Learning based clustering of streamed process data for the efficient modelling and prediction of characteristics in milling processes based on the integration of domain knowledge

The research project "Learning based clustering of streamed process data for the efficient modelling and prediction of characteristics in milling processes based on the integration of domain knowledge" (ClusterSim) is a collaborative project between the Institute of Machining Technology of the Department of Mechanical Engineering and the Virtual Machining group of the Department of Computer Science and investigates the development and evaluation of a novel approach for cluster-based modeling and prediction of machining process characteristics by incorporating machine learning (ML) methods. However, this is not intended to be a "black box" application. Rather, expert knowledge is included as an accuracy and efficiency enhancing resource. For this purpose, process models and the knowledge of the relationships formalized therein, in combination with technological expertise, represent a central "enabling technology". Time series data from experimental investigations as well as from geometric physically-based process simulations are to be analyzed, evaluated and provided for the prediction of characteristics of other process configurations by means of the application of ML methods with simultaneous integration of technological expert knowledge. Expert knowledge on technological boundary conditions and interrelationships will be used in order to be able to design the analysis and ML methods as application-specific as possible and thus efficiently. Therefore, a basis for the characterization, evaluation and prediction of machining processes is to be created.

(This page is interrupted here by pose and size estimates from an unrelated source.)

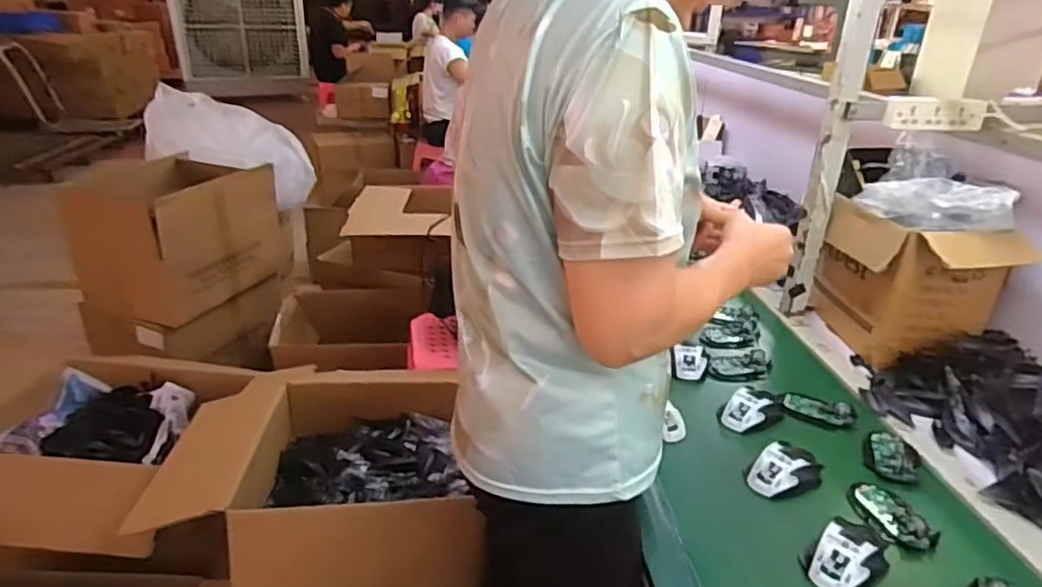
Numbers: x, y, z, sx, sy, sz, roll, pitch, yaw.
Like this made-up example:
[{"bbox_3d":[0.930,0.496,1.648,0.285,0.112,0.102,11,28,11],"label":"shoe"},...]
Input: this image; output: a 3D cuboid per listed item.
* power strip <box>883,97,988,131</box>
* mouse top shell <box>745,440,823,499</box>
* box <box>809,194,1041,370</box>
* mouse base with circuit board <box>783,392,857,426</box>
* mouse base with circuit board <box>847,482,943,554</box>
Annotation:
[{"bbox_3d":[0.732,-0.318,1.143,0.158,0.057,0.026,5,26,6],"label":"power strip"},{"bbox_3d":[0.358,0.241,0.877,0.099,0.033,0.068,-16,31,-34],"label":"mouse top shell"},{"bbox_3d":[0.708,-0.022,1.187,0.191,0.244,0.292,-2,26,-11],"label":"box"},{"bbox_3d":[0.473,0.181,1.022,0.104,0.017,0.052,16,28,25],"label":"mouse base with circuit board"},{"bbox_3d":[0.468,0.280,0.823,0.061,0.017,0.113,-5,26,-15],"label":"mouse base with circuit board"}]

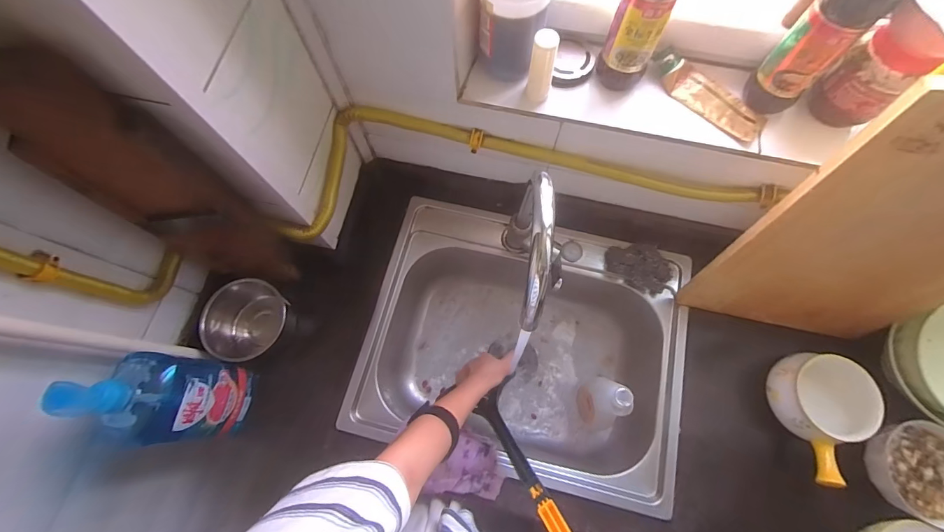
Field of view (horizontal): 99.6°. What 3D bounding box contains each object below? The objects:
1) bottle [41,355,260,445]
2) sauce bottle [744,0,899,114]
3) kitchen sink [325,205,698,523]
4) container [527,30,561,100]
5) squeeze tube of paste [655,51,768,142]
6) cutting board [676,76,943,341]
[{"bbox_3d":[-0.409,0.171,0.526,0.092,0.271,0.103,9,72,4],"label":"bottle"},{"bbox_3d":[0.400,-0.271,0.428,0.064,0.226,0.063,-41,76,-11],"label":"sauce bottle"},{"bbox_3d":[0.094,0.153,0.777,0.534,0.225,0.423,13,73,5],"label":"kitchen sink"},{"bbox_3d":[0.089,-0.252,0.506,0.030,0.093,0.028,0,72,1],"label":"container"},{"bbox_3d":[0.316,-0.232,0.531,0.164,0.027,0.052,41,77,13],"label":"squeeze tube of paste"},{"bbox_3d":[0.525,-0.016,0.510,0.313,0.433,0.018,11,61,4],"label":"cutting board"}]

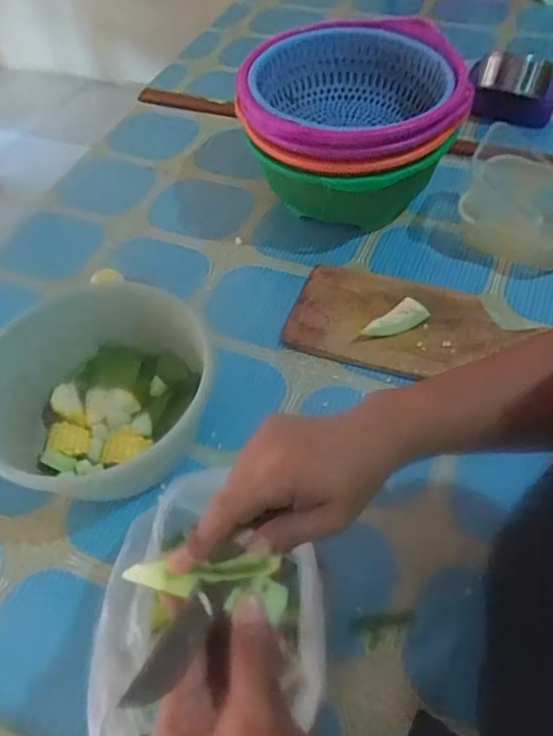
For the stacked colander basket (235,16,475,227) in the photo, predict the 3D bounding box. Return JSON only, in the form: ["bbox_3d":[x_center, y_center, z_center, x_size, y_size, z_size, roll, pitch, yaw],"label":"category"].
[{"bbox_3d":[0.097,-0.327,0.815,0.274,0.191,0.266,-2,55,3],"label":"stacked colander basket"}]

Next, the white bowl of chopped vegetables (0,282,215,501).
[{"bbox_3d":[-0.187,0.034,0.630,0.228,0.125,0.235,-2,54,3],"label":"white bowl of chopped vegetables"}]

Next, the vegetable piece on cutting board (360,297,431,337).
[{"bbox_3d":[0.145,-0.057,0.700,0.080,0.019,0.031,-29,58,-15],"label":"vegetable piece on cutting board"}]

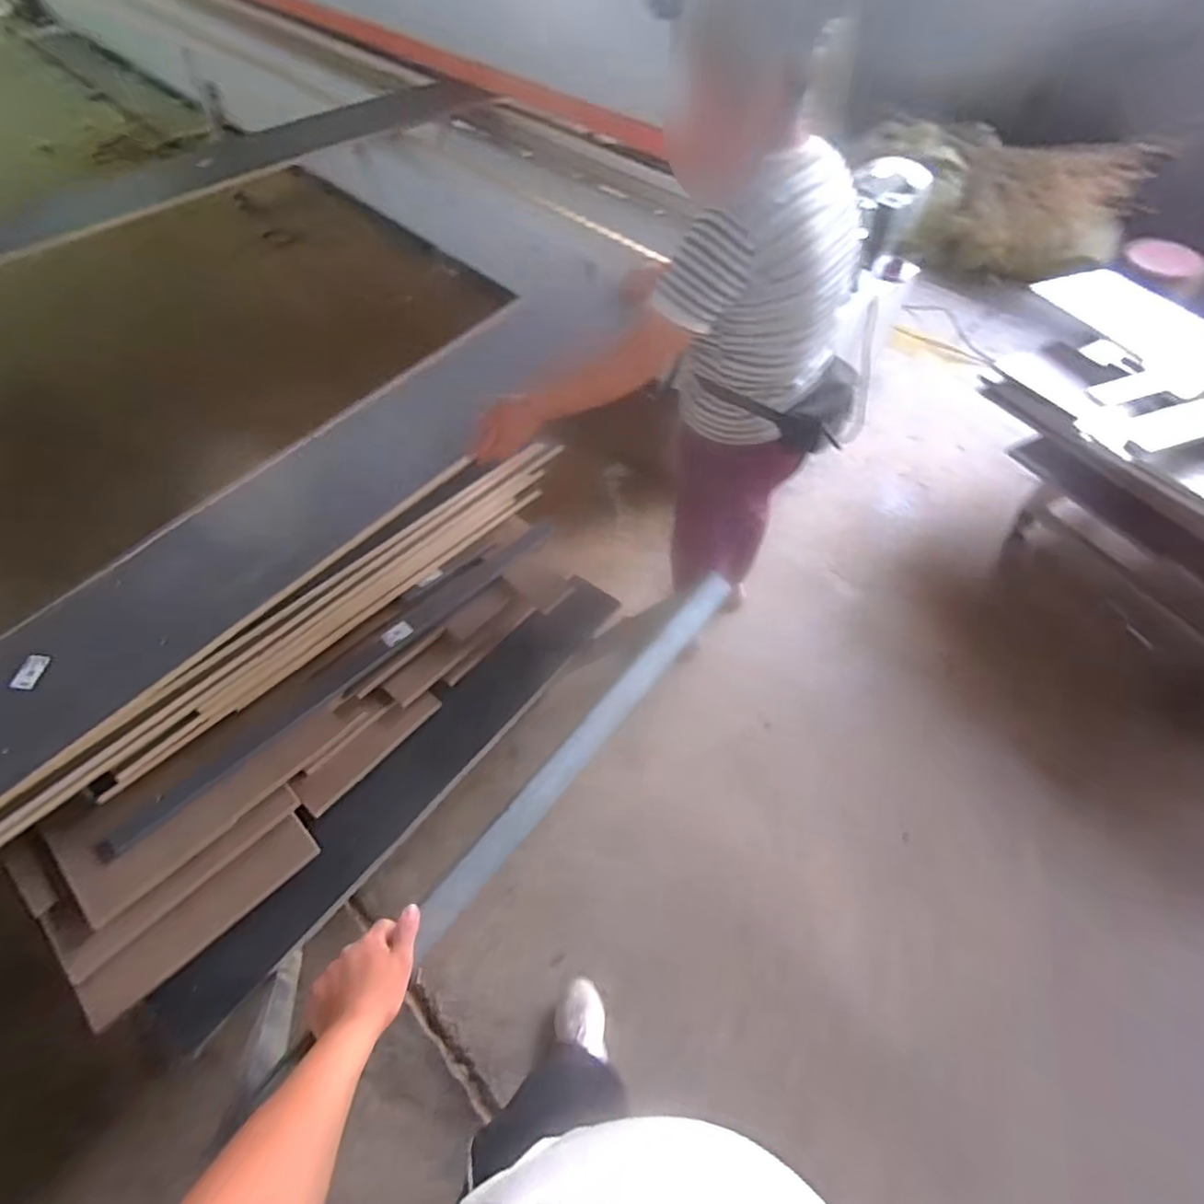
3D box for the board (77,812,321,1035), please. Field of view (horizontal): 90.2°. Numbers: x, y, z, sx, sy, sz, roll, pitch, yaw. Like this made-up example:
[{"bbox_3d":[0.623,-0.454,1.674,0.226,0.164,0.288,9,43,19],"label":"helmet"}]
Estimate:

The central foundation for the realization of the project-specific goals is explorative data mining, which is used to group milling operations into classes on the basis of characteristics for each high-resolution sampling of the process data by applying clustering methods. The result of the clustering represents an assignment of each feature vector of the time series to a class. Subsequently, ML regression models are learned for each class. These are used to predict process characteristics for features for each corresponding class. In order to represent this relationship, measured or simulated process characteristics are acquired for each feature vector. Within the scope of the project initiative, the focus will initially be on process dynamic characteristics and their effects on surface quality of the workpiece.

In addition, a suitable strategy for transparent and sustainable research data management will be established during the project. In this context, data storage, structure, formatting and labeling are particularly important. Data is always of central importance in the context of ML methods. It is required to develop, learn, test, understand, evaluate, and evolve new methods and approaches. Thus, the lack of availability of application-specific data often inhibits new and further developments of methods. To address this issue and to contribute to increasing the availability of application-specific data sets, all process and research data generated and used in the project will be made freely available to other researchers.